Sanction vs. TrialDirector – The Battle Heats Up
It was announced yesterday (June 4, 2012) that Sanction Solutions had been acquired by LexisNexis, the rapidly-growing legal web and software giant. This adds to their current software collection of over 80 applications, including Concordance, CaseMap®, TextMap® and TimeMap®.
I have owned Sanction software for many years, although I’ve only used it when there was some special reason to do so. One such instance was a very large and notable trial which they (Sanction) referred to me, May-Carmen v. Walmart. It’s just good business to use their product at that point. I’m fine with that, and happy to do so. In the May-Carmen trial, Sanction worked well for me, and we won a very high-profile defense verdict.
So, if Sanction works well-enough to help bring a high-profile defense verdict, even under the added pressure of a very limited amount of trial prep time (started work the weekend prior to trial), why do I still prefer TrialDirector? As indicated by a recent trial presentation software poll taken on LinkedIn’s Trial Technology Group, I’m not alone in my opinion.
While the two programs are more similar now, earlier versions had some stark differences in how they were designed. TrialDirector was in more of a database programmer’s comfort zone, while Sanction appealed more to the “average” computer user, in that the user interface was simpler and easier to learn. Simple is fine within reason, but when it came to dealing with large complex data sets, TrialDirector’s power came through. With that, paralegals and other “occasional” users would often prefer Sanction, while full-time trial presentation folks and others who were comfortable with data management would turn to TrialDirector.

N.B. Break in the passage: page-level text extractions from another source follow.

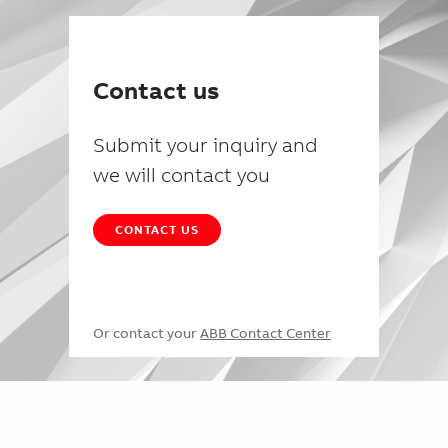
Contact us
Submit your inquiry and
we will contact you
CONTACT US
Or contact your
ABB Contact Center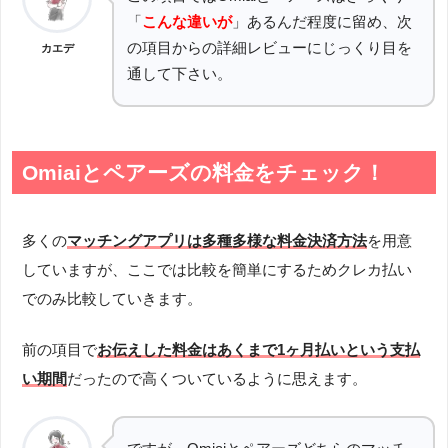
「
こんな違いが
」あるんだ程度に留め、次
の項目からの詳細レビューにじっくり目を
カエデ
通して下さい。
Omiaiとペアーズの料金をチェック！
多くの
マッチングアプリは多種多様な料金決済方法
を用意
していますが、ここでは比較を簡単にするためクレカ払い
でのみ比較していきます。
前の項目で
お伝えした料金はあくまで1ヶ月払いという支払
い期間
だったので高くついているように思えます。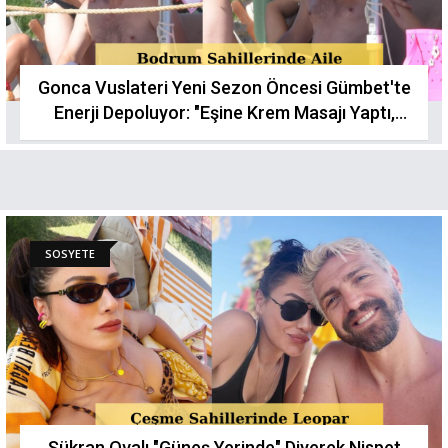
Gonca Vuslateri Yeni Sezon Öncesi Gümbet'te
Enerji Depoluyor: "Eşine Krem Masajı Yaptı,
Tavla Oynadı!"
SOSYETE
Şükran Ovalı "Güneş Yerinde" Diyerek Nispet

Now, both are relatively easy to learn at least the basics. What neither can do for you, however, is what is perhaps the most important step in the whole process – getting the data organized and into a manageable format, before importing anything to the software of choice. I have seen many a disaster, usually a result of sloppy and inadequate data management. While this article is not a “how-to” for the occasional user, I will just say that friendly and descriptive file names might be nice when you’re looking at a limited number of files and folders in Windows Explorer, but when you need to locate and present an exhibit to the jury in about 3 seconds, it won’t work. Any longer than that and everyone in Court will be looking at you, wondering what went wrong. That’s why they call it the “hot-seat.”
I reviewed TrialDirector 6 when it was first released in early 2010, and then offered my thoughts in a review of Sanction 3, which was scheduled for release in early 2011. By this time, TrialDirector was clearly pushing forward into the Windows 7 environment, while it appeared that Sanction had lost interest. While my first view of Sanction 3 looked promising, they had not had an update since Sanction 2.9, and missed their announced release date by several months. In the same period, TrialDirector had gone through 2 major releases and numerous minor updates. If you’re depending on your software to help make a living, the lack of regular updates is not a good sign.

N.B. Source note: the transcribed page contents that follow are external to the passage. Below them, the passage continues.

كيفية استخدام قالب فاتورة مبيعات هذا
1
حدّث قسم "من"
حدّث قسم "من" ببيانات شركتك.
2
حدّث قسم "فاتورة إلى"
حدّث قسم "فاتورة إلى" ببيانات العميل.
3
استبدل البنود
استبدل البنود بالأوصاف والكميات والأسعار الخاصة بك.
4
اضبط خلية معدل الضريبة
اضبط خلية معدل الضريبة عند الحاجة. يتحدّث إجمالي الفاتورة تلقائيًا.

Next, Sanction gets acquired by Gallo Holdings, who then goes bankrupt less than 3 years later. Again, if I’m depending on Sanction in a big way here, my confidence is rocked. While I don’t expect they have increased their market share, especially with newcomers such as ExhibitView and TrialPad now in the game, somehow they have survived the storm. Enter the LexisNexis rainbow.

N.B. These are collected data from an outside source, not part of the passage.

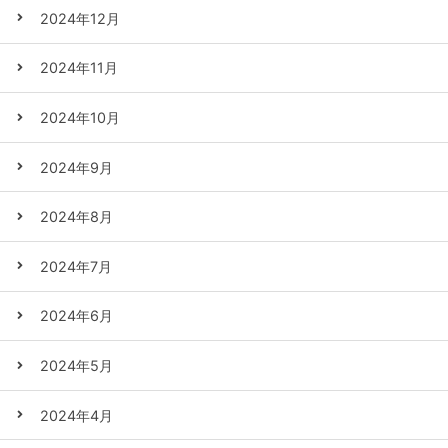
2024年12月
2024年11月
2024年10月
2024年9月
2024年8月
2024年7月
2024年6月
2024年5月
2024年4月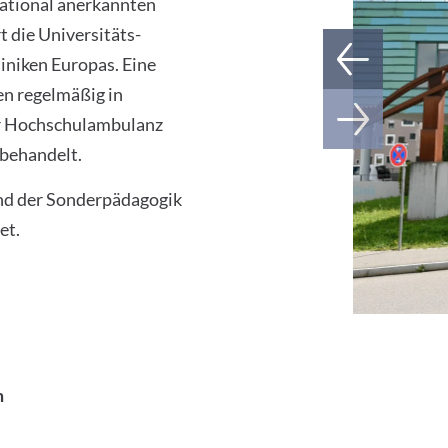
ational anerkannten
 die Universitäts-
niken Europas. Eine
n regelmäßig in
er Hochschulambulanz
 behandelt.
nd der Sonderpädagogik
et.
m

So, if LexisNexis reads this article (and I’m sure they will), I would expect them to spend some time in the trenches with all of the user groups, be they trial presentation professionals, paralegals, attorneys, litigation support staff, or anyone else who may be a current, potential or former client. Rather than believing their own marketing or assuming they have the best software on the planet, they might want to find out more about their perceived strengths and weaknesses – from outside their own door. In the past, I’ve witnessed an attitude, if not a degree of arrogance from the company (Sanction) via numerous postings on public forums. Get over it, get busy and prove it with actions, rather than words.
Competition drives us all toward perfection, so I welcome this new start for Sanction, and expect it to be a good thing. Time will tell, but with LexisNexis at the helm, we may be seeing more of Sanction.